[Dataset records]

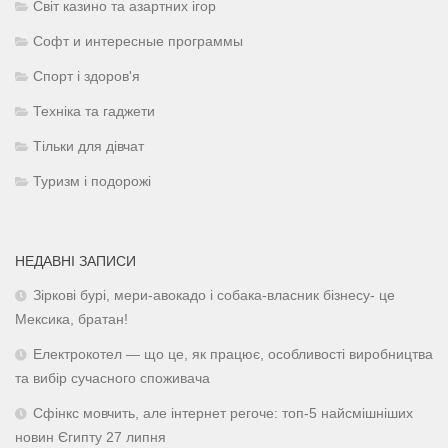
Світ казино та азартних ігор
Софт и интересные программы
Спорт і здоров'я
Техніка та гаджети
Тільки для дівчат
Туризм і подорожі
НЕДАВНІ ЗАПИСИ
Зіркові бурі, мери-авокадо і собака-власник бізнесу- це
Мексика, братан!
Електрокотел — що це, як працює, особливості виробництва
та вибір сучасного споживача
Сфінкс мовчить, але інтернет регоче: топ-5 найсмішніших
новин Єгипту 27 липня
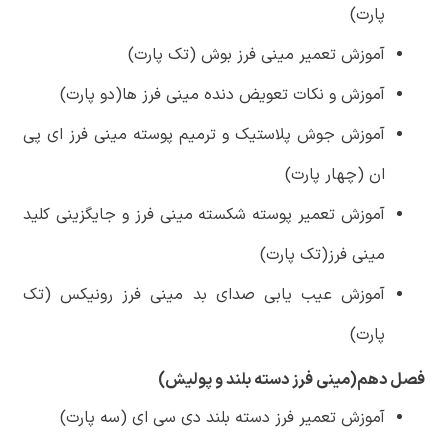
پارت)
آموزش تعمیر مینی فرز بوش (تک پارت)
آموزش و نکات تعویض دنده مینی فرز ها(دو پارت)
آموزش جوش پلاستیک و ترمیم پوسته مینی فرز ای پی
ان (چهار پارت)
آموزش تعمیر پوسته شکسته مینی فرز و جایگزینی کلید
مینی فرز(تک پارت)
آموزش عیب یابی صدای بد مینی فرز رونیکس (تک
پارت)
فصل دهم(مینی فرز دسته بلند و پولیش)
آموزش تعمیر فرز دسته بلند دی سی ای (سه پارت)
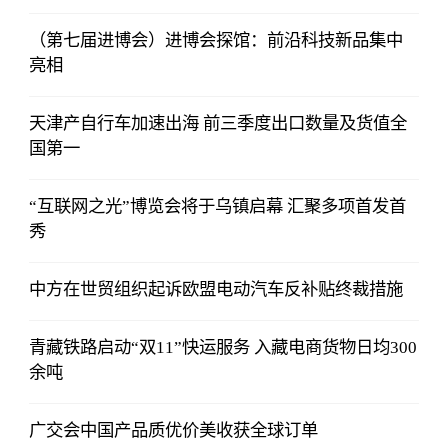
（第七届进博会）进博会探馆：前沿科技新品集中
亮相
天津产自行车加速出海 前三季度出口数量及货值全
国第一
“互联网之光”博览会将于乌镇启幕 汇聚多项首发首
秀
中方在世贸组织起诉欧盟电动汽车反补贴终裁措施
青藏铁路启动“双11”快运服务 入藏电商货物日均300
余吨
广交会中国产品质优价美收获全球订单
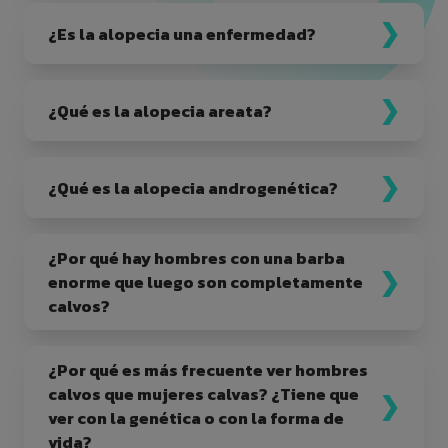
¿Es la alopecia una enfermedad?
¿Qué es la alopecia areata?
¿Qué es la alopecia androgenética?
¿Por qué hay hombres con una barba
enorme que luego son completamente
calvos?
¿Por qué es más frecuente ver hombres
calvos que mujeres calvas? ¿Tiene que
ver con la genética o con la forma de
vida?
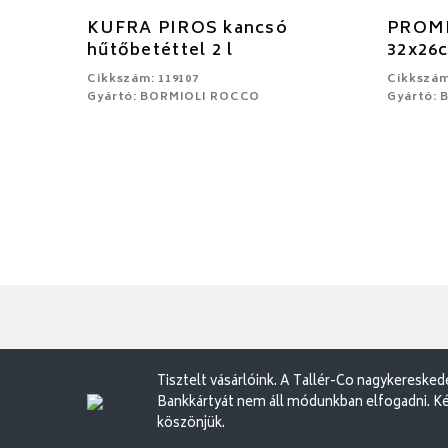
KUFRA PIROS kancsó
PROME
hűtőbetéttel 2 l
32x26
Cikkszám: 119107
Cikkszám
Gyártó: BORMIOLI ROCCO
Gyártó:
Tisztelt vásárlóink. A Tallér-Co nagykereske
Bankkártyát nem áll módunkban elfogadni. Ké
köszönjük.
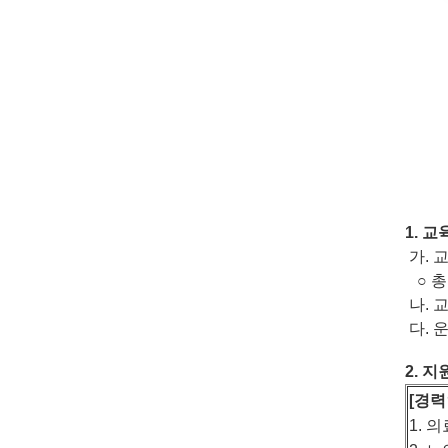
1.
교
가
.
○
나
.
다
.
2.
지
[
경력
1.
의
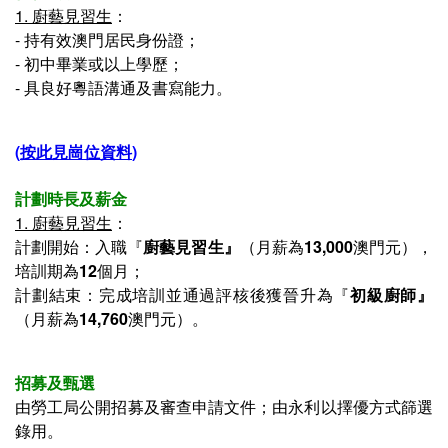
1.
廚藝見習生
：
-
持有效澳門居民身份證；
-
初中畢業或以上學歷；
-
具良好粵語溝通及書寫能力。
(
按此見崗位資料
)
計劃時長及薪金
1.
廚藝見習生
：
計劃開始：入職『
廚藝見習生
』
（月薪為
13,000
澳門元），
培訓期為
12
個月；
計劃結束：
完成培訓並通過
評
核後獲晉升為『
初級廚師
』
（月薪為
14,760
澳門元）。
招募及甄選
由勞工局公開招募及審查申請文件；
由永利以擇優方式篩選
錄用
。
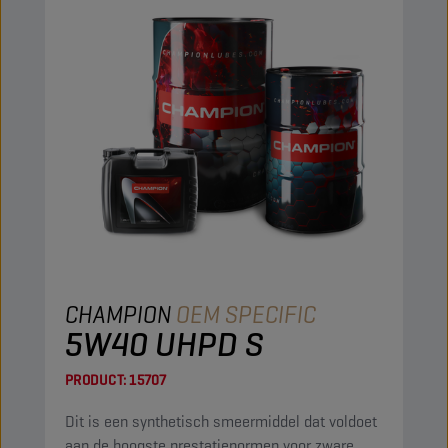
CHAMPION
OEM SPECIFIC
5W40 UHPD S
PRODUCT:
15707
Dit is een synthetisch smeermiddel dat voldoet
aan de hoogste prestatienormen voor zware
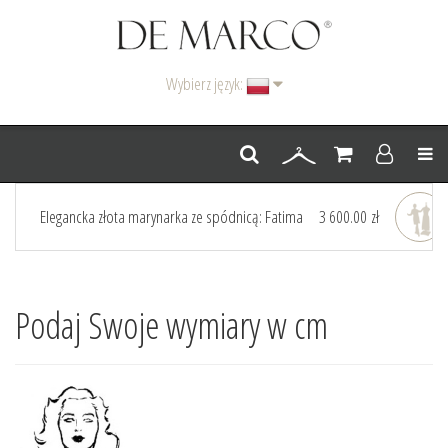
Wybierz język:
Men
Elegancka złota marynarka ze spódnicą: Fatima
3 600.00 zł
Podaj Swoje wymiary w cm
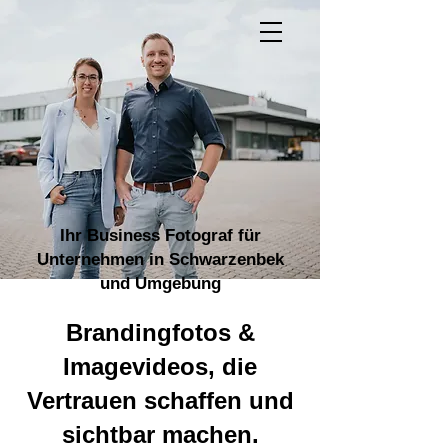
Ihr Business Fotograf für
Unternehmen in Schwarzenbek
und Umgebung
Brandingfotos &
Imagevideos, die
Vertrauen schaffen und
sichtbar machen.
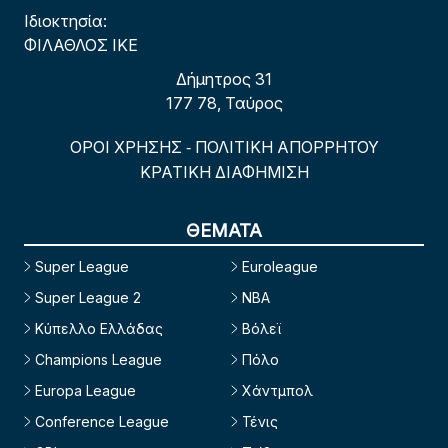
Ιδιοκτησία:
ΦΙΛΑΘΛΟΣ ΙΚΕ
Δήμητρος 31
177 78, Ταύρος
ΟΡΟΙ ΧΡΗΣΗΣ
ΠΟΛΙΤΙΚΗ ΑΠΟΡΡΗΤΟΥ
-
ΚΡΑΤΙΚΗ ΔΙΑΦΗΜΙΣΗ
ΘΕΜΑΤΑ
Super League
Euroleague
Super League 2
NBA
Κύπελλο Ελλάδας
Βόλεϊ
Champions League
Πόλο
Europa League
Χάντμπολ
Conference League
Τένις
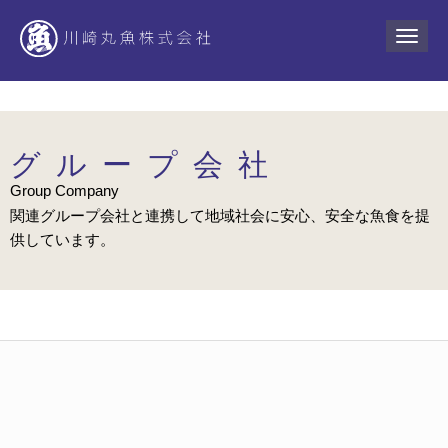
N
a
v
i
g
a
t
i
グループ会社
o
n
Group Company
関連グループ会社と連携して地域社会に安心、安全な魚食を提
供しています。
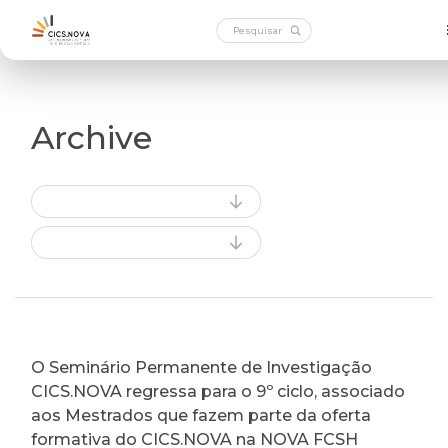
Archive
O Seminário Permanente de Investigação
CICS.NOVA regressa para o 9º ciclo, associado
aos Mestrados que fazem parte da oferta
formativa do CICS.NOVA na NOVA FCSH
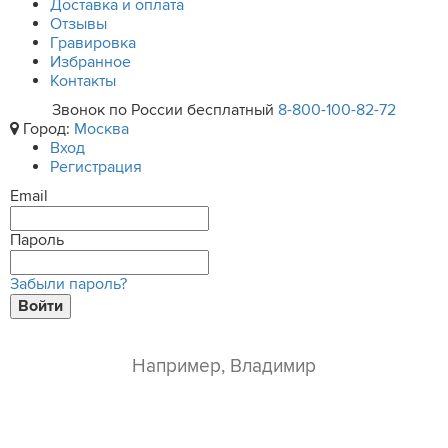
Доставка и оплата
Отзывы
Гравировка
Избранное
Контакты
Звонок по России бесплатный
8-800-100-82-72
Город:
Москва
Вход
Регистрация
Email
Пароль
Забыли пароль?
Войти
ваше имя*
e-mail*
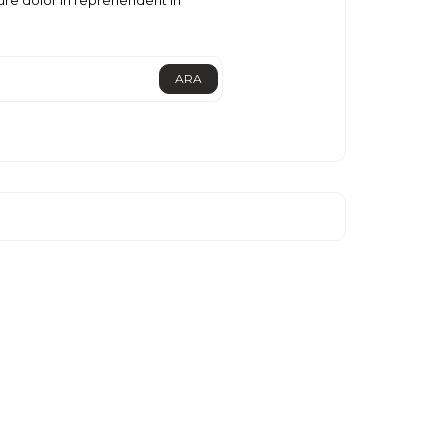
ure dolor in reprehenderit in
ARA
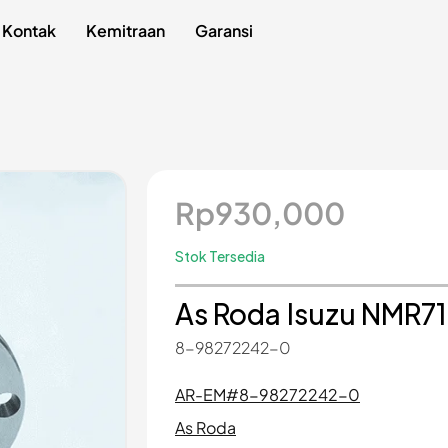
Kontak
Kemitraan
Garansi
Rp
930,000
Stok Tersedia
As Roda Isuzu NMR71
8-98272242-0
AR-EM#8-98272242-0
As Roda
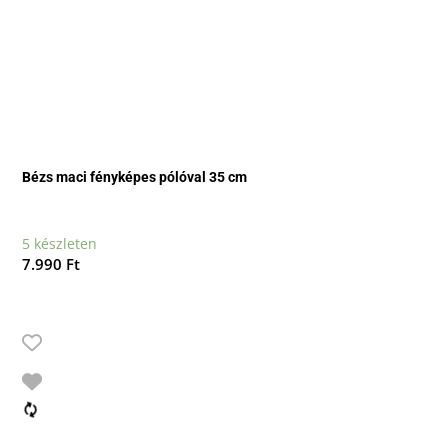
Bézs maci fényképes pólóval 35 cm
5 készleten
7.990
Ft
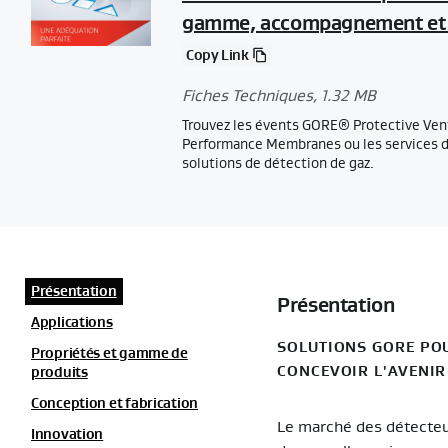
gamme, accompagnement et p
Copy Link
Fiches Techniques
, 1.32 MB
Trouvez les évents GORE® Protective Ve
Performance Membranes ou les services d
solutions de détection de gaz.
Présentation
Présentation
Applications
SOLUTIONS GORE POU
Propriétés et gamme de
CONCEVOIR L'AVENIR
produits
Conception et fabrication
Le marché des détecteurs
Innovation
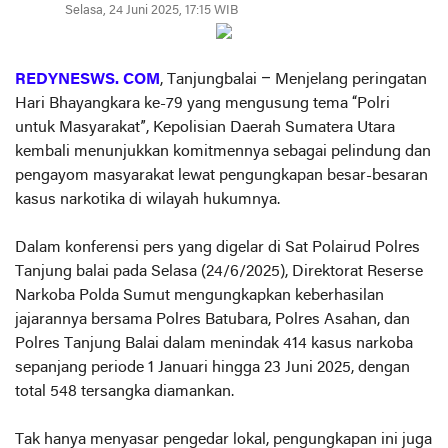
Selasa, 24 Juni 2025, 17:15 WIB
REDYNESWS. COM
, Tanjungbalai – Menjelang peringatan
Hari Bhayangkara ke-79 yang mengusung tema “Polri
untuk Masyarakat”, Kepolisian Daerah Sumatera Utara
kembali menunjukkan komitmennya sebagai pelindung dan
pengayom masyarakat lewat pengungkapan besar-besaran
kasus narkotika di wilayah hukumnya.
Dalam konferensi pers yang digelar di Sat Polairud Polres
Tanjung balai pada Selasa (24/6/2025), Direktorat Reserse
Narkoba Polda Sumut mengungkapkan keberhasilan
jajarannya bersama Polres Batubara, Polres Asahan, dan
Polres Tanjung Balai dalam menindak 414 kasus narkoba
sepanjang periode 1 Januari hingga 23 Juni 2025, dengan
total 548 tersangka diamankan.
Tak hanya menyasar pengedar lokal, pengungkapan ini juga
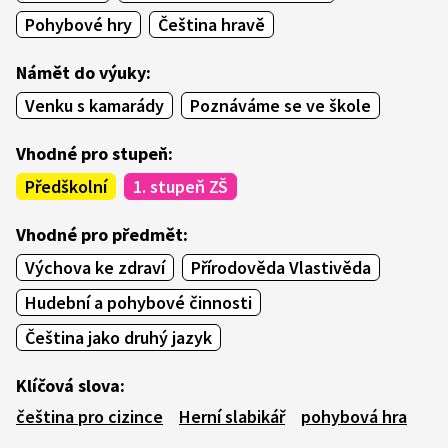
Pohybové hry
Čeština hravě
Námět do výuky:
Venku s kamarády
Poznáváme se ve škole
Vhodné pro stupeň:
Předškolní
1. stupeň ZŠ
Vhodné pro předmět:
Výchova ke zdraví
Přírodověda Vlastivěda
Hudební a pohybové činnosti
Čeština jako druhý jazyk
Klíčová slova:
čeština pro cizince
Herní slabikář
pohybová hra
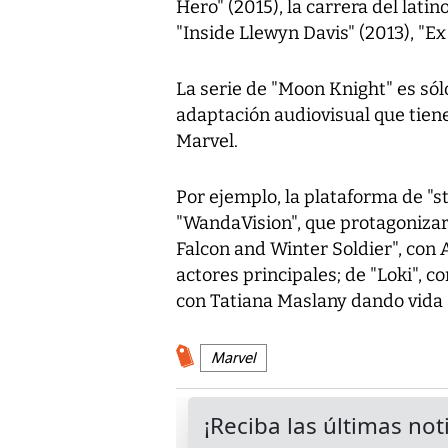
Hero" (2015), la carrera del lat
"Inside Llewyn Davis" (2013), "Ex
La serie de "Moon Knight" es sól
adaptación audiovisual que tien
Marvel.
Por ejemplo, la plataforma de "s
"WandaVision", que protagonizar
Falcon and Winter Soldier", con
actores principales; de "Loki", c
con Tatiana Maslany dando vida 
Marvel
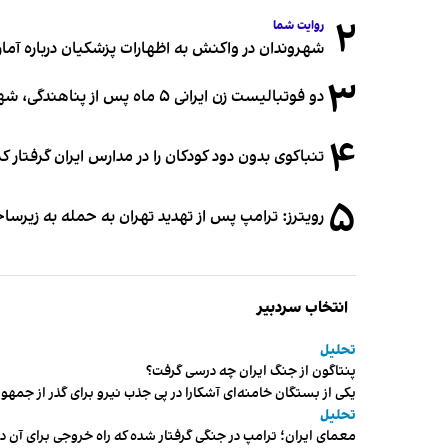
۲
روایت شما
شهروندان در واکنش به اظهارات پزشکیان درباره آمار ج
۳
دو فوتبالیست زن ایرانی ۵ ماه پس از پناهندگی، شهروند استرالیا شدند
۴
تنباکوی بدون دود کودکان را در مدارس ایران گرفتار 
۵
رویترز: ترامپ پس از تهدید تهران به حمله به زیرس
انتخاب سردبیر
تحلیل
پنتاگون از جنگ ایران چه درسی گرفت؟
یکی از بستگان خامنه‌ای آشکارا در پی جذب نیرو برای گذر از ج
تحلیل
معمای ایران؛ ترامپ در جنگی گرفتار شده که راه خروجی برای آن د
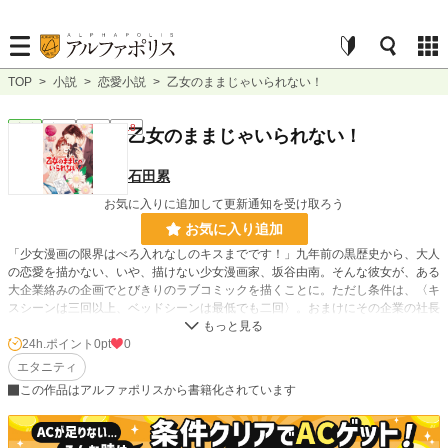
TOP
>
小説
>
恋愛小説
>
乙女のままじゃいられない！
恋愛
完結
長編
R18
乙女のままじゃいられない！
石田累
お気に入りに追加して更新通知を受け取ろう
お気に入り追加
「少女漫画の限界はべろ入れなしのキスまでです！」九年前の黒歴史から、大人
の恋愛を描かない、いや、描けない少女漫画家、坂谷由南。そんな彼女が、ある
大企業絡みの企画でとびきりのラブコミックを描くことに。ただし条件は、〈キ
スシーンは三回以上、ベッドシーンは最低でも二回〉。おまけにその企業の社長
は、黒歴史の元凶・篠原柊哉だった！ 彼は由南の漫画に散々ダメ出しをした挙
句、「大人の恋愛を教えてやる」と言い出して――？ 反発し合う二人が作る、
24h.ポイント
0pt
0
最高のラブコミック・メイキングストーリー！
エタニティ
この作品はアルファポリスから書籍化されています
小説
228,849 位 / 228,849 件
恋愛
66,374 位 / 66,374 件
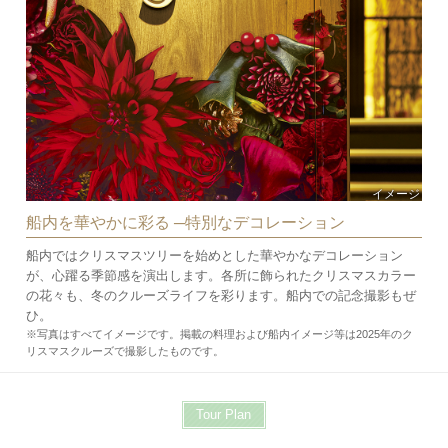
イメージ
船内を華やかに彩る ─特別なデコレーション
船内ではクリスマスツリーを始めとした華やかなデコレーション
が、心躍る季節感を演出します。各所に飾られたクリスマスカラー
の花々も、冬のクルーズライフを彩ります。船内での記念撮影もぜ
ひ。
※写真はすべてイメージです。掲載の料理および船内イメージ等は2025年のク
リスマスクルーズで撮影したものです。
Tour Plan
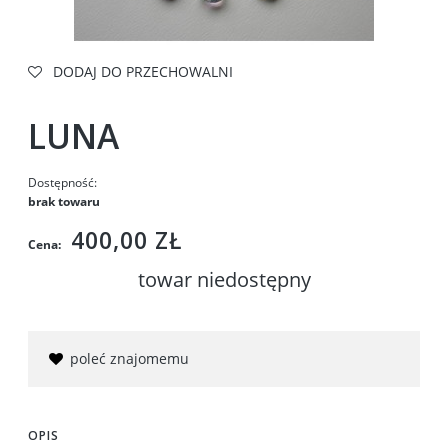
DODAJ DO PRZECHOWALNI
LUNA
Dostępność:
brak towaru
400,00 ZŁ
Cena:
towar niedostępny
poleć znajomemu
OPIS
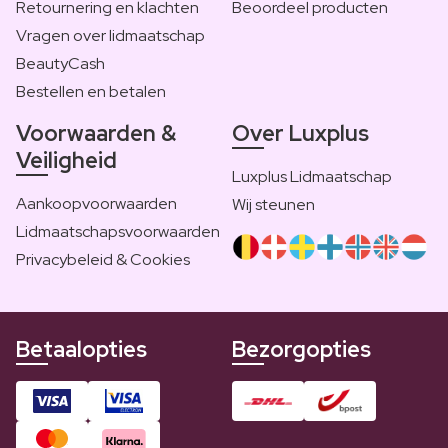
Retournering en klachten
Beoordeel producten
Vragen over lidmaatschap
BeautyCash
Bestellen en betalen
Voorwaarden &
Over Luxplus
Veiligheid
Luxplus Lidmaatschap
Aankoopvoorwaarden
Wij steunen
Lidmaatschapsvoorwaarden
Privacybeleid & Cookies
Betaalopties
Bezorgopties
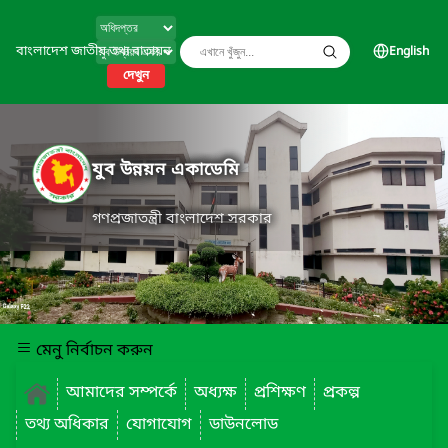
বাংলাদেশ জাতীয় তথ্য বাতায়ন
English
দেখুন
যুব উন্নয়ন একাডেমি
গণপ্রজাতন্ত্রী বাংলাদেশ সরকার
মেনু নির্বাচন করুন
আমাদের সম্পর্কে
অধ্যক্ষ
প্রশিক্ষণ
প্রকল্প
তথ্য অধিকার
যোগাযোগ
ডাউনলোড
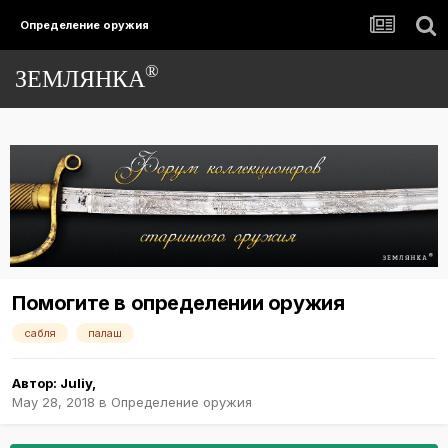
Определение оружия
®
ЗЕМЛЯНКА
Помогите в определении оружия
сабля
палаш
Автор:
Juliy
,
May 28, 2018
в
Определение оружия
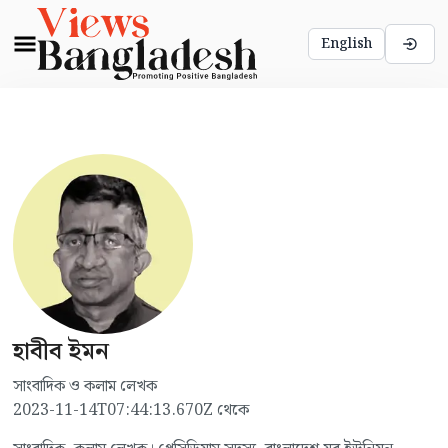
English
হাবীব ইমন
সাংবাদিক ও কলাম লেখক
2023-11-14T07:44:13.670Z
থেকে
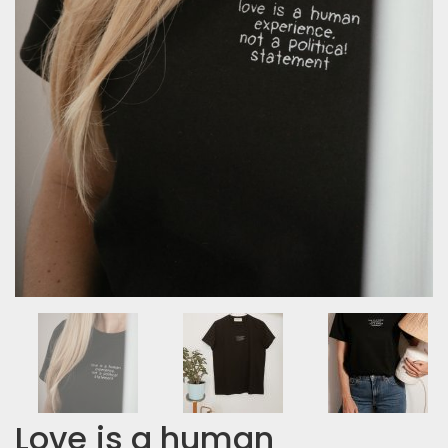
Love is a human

- **EXERCISE AIM**
Extract the lines of the data word for word, starting at the line that contains "KUFRA PIROS kancsó" and stopping after the line that contains "sichtbar machen.". Include both of those lines, and leave the pictures out.

- **REPLY TO THE TASK**
KUFRA PIROS kancsó
PROME
hűtőbetéttel 2 l
32x26
Cikkszám: 119107
Cikkszám
Gyártó: BORMIOLI ROCCO
Gyártó:
Tisztelt vásárlóink. A Tallér-Co nagykereske
Bankkártyát nem áll módunkban elfogadni. Ké
köszönjük.
1.
교
가
.
○
나
.
다
.
2.
지
[
경력
1.
의
1.
廚藝見習生
：
-
持有效澳門居民身份證；
-
初中畢業或以上學歷；
-
具良好粵語溝通及書寫能力。
(
按此見崗位資料
)
計劃時長及薪金
1.
廚藝見習生
：
計劃開始：入職『
廚藝見習生
』
（月薪為
13,000
澳門元），
培訓期為
12
個月；
計劃結束：
完成培訓並通過
評
核後獲晉升為『
初級廚師
』
（月薪為
14,760
澳門元）。
招募及甄選
由勞工局公開招募及審查申請文件；
由永利以擇優方式篩選
錄用
。
CHAMPION
OEM SPECIFIC
5W40 UHPD S
PRODUCT:
15707
Dit is een synthetisch smeermiddel dat voldoet
aan de hoogste prestatienormen voor zware
Wybierz język:
Men
Elegancka złota marynarka ze spódnicą: Fatima
3 600.00 zł
Podaj Swoje wymiary w cm
Ihr Business Fotograf für
Unternehmen in Schwarzenbek
und Umgebung
Brandingfotos &
Imagevideos, die
Vertrauen schaffen und
sichtbar machen.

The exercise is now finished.